Reports have surfaced that indicate that the US Department of Treasury expects to sell off the remaining portion of General Motors stock by the end of this year and with the current price of GM stock sitting roughly $4 per share above the issue price, the government will technically make money on the sale of these finals shares.

Both General Motors and the US Government have faced more than their share of criticism after the automaker “paid off” the massive $49.5 billion government loan issued in 2009 with stock. The idea was that the government could hold onto said stock for a while and then sell it at a profit, thus making money on the bailout loans rather than just breaking even on a straight repayment. It probably seemed like a good idea at first but with the price of that stock dropping well below the $33 IPO pricing in the years following, the government ended up losing a substantial amount of money when they began selling off the GM stock. Things improved slightly as the government sold off stock and prices rose but the losses felt through the earlier sale of GM stock made it pretty much impossible for the government to break even – let alone turn a profit.

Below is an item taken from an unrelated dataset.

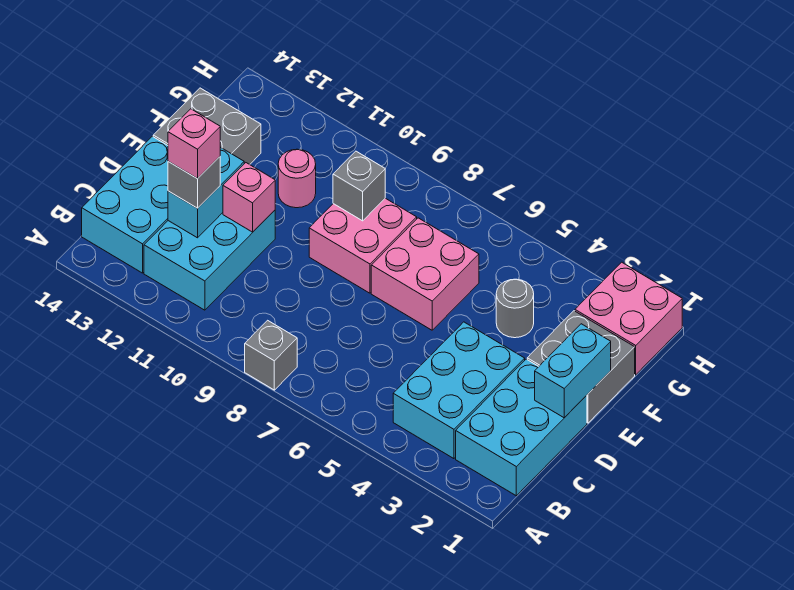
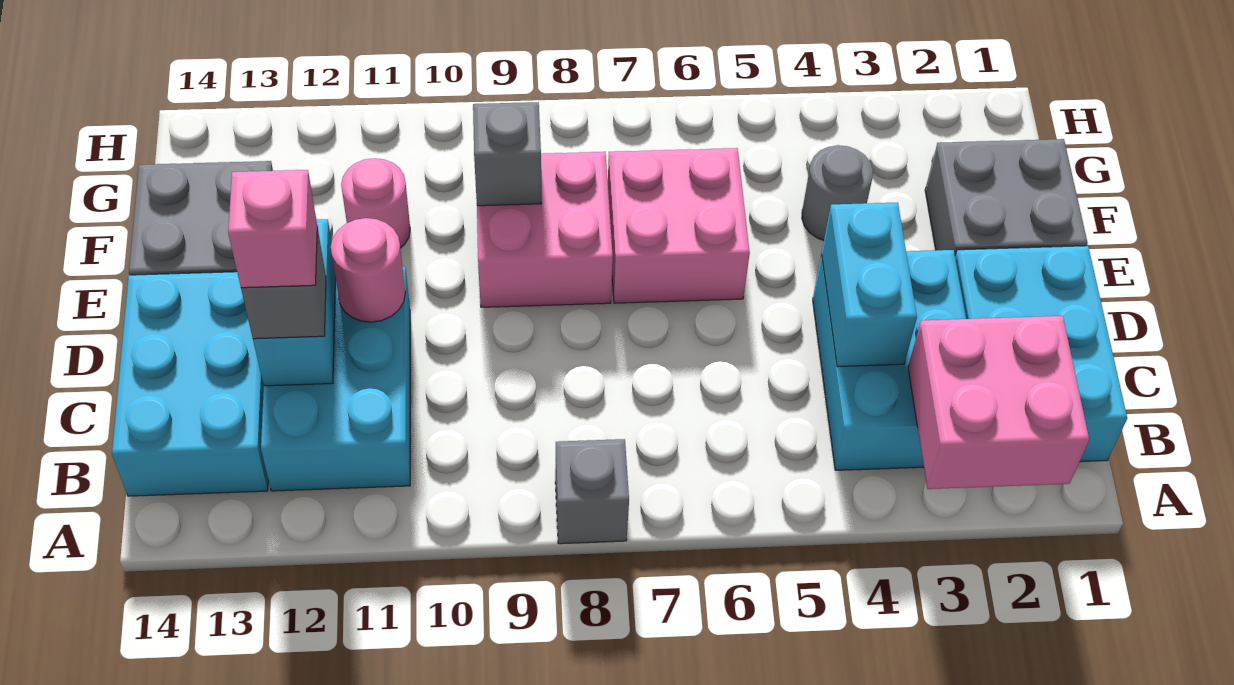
cyan 1x2 brick [535,324,611,418] -> cyan 1x2 brick moved to [821,203,917,367]
pink 1x1 brick [223,163,275,232] -> pink 1x1 round brick [331,218,405,322]
pink 2x2 brick [575,262,682,375] -> pink 2x2 brick moved to [908,316,1089,489]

Through the sale of GM stock to date, the US Government has effectively recovered $38.4 billion of the original $49.5 billion awarded to the automaker and each time the Feds have either sold GM stock or announced plans to sell more GM stock, the value of GM stock has risen. Because of this, the shares sold more recently have come at a price higher than the $33 issue price which means that, technically, the government made money on those shares and they will continue to do so as they sell off their final portion of the automaker. Unfortunately with a price nearing $38 per share, the remaining stock is only worth about $1.2 billion so barring some unprecedented jump in GM stock pricing, the taxpayers are likely to lose about $10 billion through the government loans accepted by General Motors.

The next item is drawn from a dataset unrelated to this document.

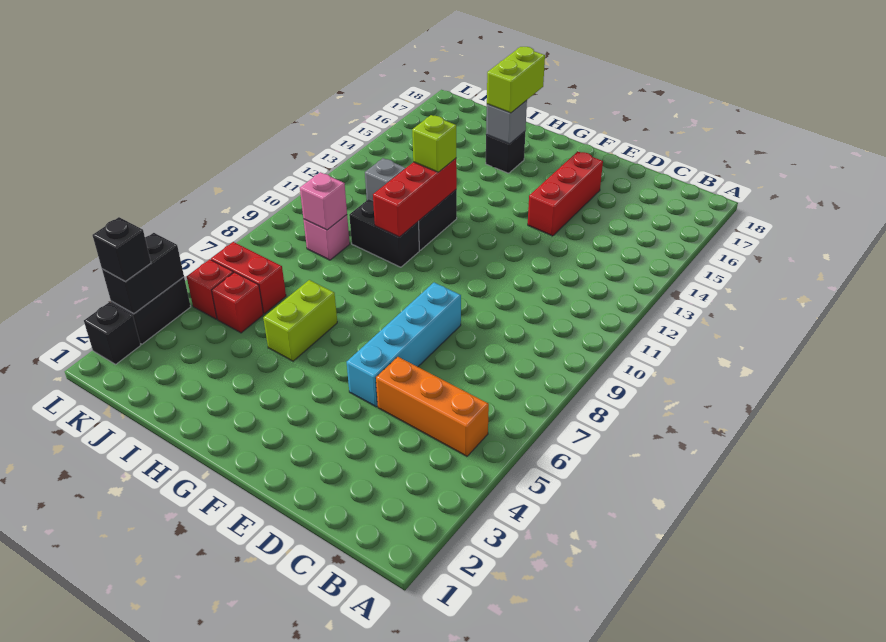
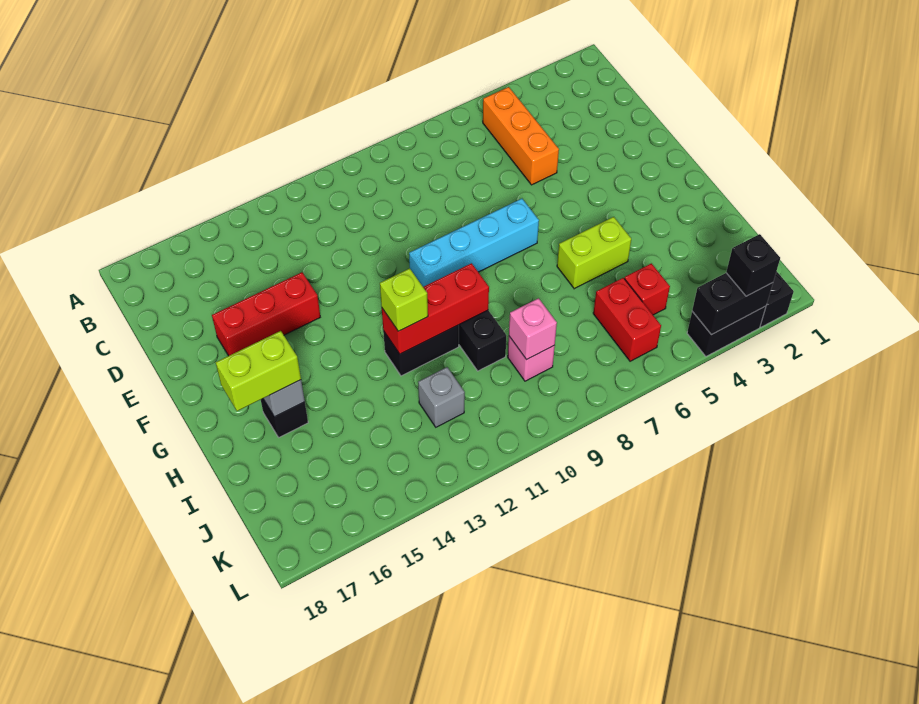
cyan 1x4 brick [347,283,461,407] -> cyan 1x4 brick moved to [409,199,539,287]
red 1x1 brick [187,259,233,319] -> none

The good news is that with the US Government’s plans to sell off the remaining portion of General Motors stock by the end of 2013, the whole ordeal will finally be finished. GM will forever have to face the criticism that they “cost the government $10 billion” but being able to assign a number to that criticism will mean that it wont get any worse. Based on the earlier sale of stock, the government was looking at a significantly larger loss but the steady rise of GM stock value over the past few years has cut that number down quite a bit.

In the long run, it is incredibly shortsighted to look at the bailout loan issued to General Motors and proclaim that it was nothing more than a $10 billion dollar mistake by the US Government. That loan (and the one issued to the Chrysler Group) helped to not only save jobs at the two massive automakers and countless smaller companies depend on their cooperation with the automakers but it also helped to get the US economy back on track. Think of that $10 billion as how much it cost the government to fix the Great Recession and whether you agree with the policies of the current administration, there is no question that this country is much stronger now than it was when those bailout loans were issued in 2009 – and those loans played the biggest role in making that happen.

Comments

John Goreham    November 25, 2013 - 1:15PM

Good perspective. The counterpoint would be that had GM failed Ford, Toyota, and the other automakers might have added share, hired workers, sent orders to the suppliers GM used to use and the economy might have recovered. Might being the important word.